* [READING PASSAGE]
-----
Do you mean to say that the quota for Nepal will come down?

As all the demands from the seven countries will require free visa and ticket facility for workers, this will reduce the quota and it will be beneficial for outbound workers. It is better to send 40 workers under this provision than sending 100 workers as per the old provision. Of the total demand being received by Nepal, 20-30 per cent have facility of free visa and ticket but manpower agencies are charging as high as Rs 90,000 from outbound workers. Expenses of manpower agencies have gone up mainly because they are paying commissions to four-five sub-agents by just sitting in their offices without doing any marketing. Those agencies which cannot abide by the new provision should be shut down. There are many other agencies that have welcomed our decision. Based on the new provision, we will also start marketing and promoting Nepal’s potential in the seven destinations along with agencies and journalists.

There are allegations that you imposed the new provision based on the interest of Bangladeshi manpower agencies and Malaysian companies that want to implement bio-metric medical test. What do you say about it?
-----
* [ACTIVITY] Summarize the interview excerpt on Nepal's worker quota in three sentences.
-----
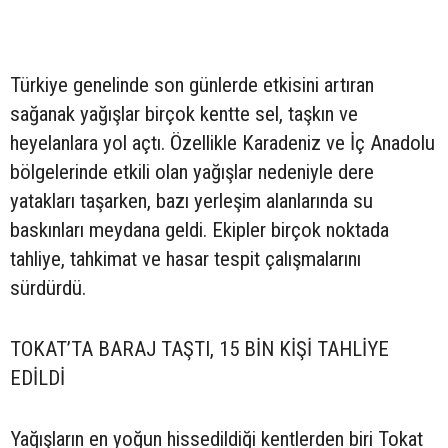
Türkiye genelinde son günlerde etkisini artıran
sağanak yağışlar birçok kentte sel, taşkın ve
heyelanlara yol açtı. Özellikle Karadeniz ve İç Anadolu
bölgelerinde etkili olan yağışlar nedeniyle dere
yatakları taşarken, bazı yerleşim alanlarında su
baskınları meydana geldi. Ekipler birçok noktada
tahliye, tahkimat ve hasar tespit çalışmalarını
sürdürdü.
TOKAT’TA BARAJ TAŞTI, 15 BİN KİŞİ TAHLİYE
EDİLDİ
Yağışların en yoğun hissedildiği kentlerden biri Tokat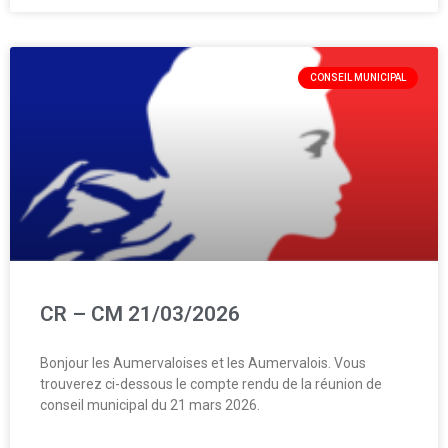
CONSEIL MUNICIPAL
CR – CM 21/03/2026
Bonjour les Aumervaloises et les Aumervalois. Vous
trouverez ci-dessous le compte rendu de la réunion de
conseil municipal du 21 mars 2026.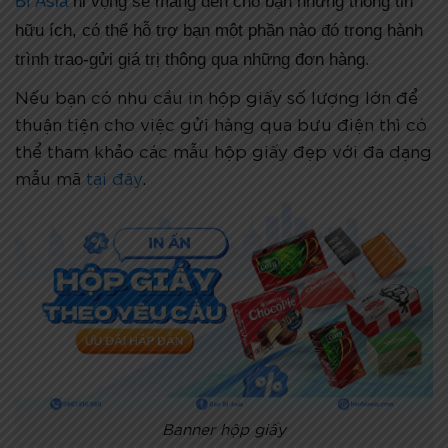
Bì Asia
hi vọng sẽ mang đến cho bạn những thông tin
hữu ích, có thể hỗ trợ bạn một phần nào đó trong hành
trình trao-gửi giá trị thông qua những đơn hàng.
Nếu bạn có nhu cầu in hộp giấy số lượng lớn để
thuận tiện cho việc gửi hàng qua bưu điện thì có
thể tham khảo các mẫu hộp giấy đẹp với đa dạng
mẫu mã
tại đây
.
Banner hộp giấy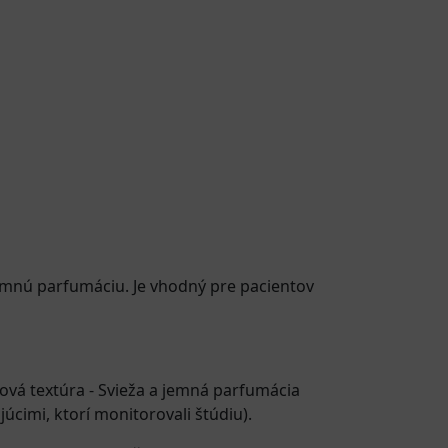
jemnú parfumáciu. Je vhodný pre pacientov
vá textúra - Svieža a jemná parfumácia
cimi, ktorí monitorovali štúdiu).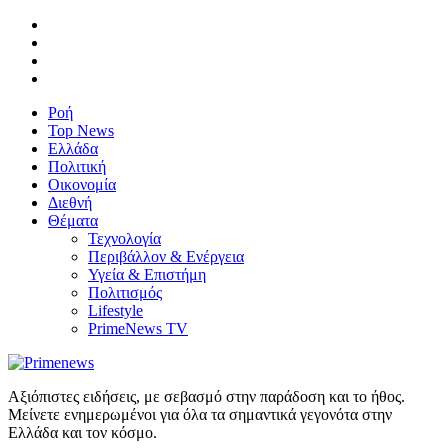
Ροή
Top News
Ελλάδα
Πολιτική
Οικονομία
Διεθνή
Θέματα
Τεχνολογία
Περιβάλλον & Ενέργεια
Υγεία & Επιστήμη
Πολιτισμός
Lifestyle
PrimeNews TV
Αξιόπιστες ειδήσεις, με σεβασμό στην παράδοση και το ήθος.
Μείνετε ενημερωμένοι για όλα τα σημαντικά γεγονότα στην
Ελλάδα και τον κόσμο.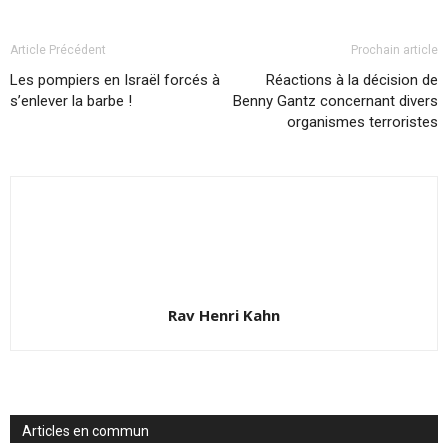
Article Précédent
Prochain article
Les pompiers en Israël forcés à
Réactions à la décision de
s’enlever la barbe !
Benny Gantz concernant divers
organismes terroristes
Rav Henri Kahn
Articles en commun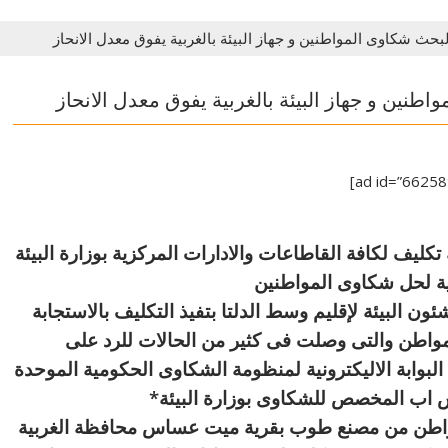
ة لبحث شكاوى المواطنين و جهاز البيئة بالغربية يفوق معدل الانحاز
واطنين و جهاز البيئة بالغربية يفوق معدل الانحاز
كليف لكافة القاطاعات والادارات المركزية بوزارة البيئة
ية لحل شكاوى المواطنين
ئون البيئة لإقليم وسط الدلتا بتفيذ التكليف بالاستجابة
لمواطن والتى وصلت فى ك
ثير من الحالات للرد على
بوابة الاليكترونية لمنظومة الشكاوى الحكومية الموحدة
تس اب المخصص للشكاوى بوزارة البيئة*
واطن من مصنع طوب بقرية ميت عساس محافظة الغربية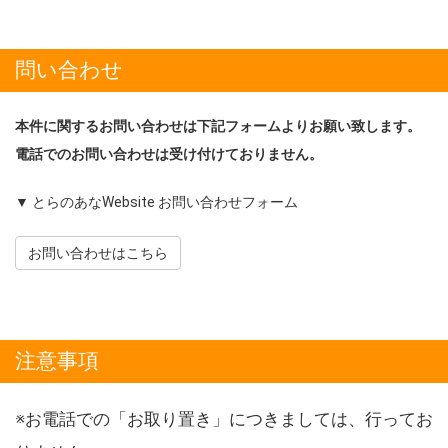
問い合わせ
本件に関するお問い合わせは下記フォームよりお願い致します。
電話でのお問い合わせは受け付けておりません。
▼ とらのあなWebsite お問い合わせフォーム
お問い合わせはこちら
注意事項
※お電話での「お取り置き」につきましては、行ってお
-----
* [SOLUTION FOR THIS TASK] The respondent says that because all demands from the seven countries will require free visa and ticket facility for workers, the quota will come down, but this benefits outbound workers: sending 40 workers under the new provision is better than sending 100 under the old one. Although 20–30 percent of the demand Nepal receives already includes free visa and ticket, manpower agencies charge outbound workers as much as Rs 90,000, largely because they pay commissions to four or five sub-agents without doing any marketing. The respondent says agencies that cannot follow the new provision should be shut down and promises to market Nepal's potential in the seven destinations, and the excerpt ends with a question about allegations that the provision serves Bangladeshi manpower agencies and Malaysian companies seeking a bio-metric medical test.